Gaming Green – This prototype was designed mainly for gamification experiments enabling flexibility for addition of components on top of the garment. For this, this prototype offered strong Velcro outer and magnetic panels, which together would enable attachment of components (e.g., cameras, sensors) onto the garment in a flexible manner to experiment with positioning of sensing components to allow experiment with and design of different games. This prototype was used for internal testing as well as in gamification experiments.
Gaming Grey – Based on the findings from experiments with the Gaming Green prototype, the Gaming Grey prototype was created. In this version, the components such as actuators, sensors, and camera were positioned within the garment. A zipper system also enabled some flexibility in the size and shape of the wearer. This prototype was used in gamification experiments as well as in connection to the tactile-board development and testing.
Multipanel Suit – This prototype was designed to enable placement of actuators on different body parts to enable experiments with multi-screen haptogram design that would emulate Social Haptic Communication that utilizes different locations on the body. This prototype consists of 10 different sub-parts (for lower arms upper arms, lower legs and upper legs, back and shoulders) that can be used individually or in combination with one another. This prototype was used in conjunction with developing the PCBs with extended channels, and production of actuators with longer wiring to reach different body parts.
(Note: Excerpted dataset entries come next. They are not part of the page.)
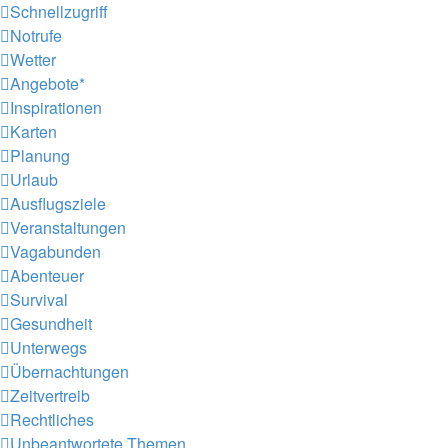
Schnellzugriff
Notrufe
Wetter
Angebote*
Inspirationen
Karten
Planung
Urlaub
Ausflugsziele
Veranstaltungen
Vagabunden
Abenteuer
Survival
Gesundheit
Unterwegs
Übernachtungen
Zeitvertreib
Rechtliches
Unbeantwortete Themen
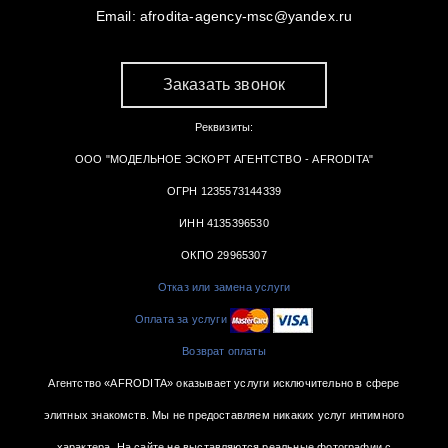
Email:
afrodita-agency-msc@yandex.ru
Заказать звонок
Реквизиты:
ООО "МОДЕЛЬНОЕ ЭСКОРТ АГЕНТСТВО - AFRODITA"
ОГРН 1235573144339
ИНН 4135396530
ОКПО 29965307
Отказ или замена услуги
Оплата за услуги
Возврат оплаты
Агентство «AFRODITA» оказывает услуги исключительно в сфере
элитных знакомств. Мы не предоставляем никаких услуг интимного
характера. На сайте не выставляются реальные фотографии с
Chairable 1– In order to enable an effective testing involving many participants the “chairable” was constructed. This was a tactile input matrix to be put on the back of an office chair such as available in the office environments where psychophysical experiments were to be performed. It offered a flexible solution with removable vibrators to be placed freely, and adaptable to the experiment to be performed. What is also valuable is that the problem of a tight fit to the body for good tactile contact (while simultaneously having test persons with different sizes) could be avoided by using this chair-solution. This prototype was used in psychophysics experiments.
Chairable 2 – As chairs are different, e.g., some have arm support, some have divided back, etc., a next generation of chairables was constructed that could be put on the back of a chair and also be wrapped around for adopting to a wider spectrum of chairs. Chairable 2 also contained an arrangement of pockets for control boards and batteries, etc., rendering it as an stand-alone solution without a need for additional tables etc to hold the related electronic components. This prototype was used both in psychophysics experiments as well as the development of one-to-many and distance haptic communication experiments.
Black Vest – Based on several toile-like pre-prototypes (and previous Red Dress for positioning of actuators and Gaming green for positioning of sensors) the Black Vest HIPI garment was constructed and produced for including both sensor capability (concentrated to the front) and actuator capability (including the vibrator matrix for the rear part of the garment). Testing from the point of manufacturability was conducted. The Black Vest (HIPI) was used in computer vision and active object search experiments. It was, for example, used for walking (blindfolded) in a room and identifying faces and objects (as demonstrated at the final review meeting).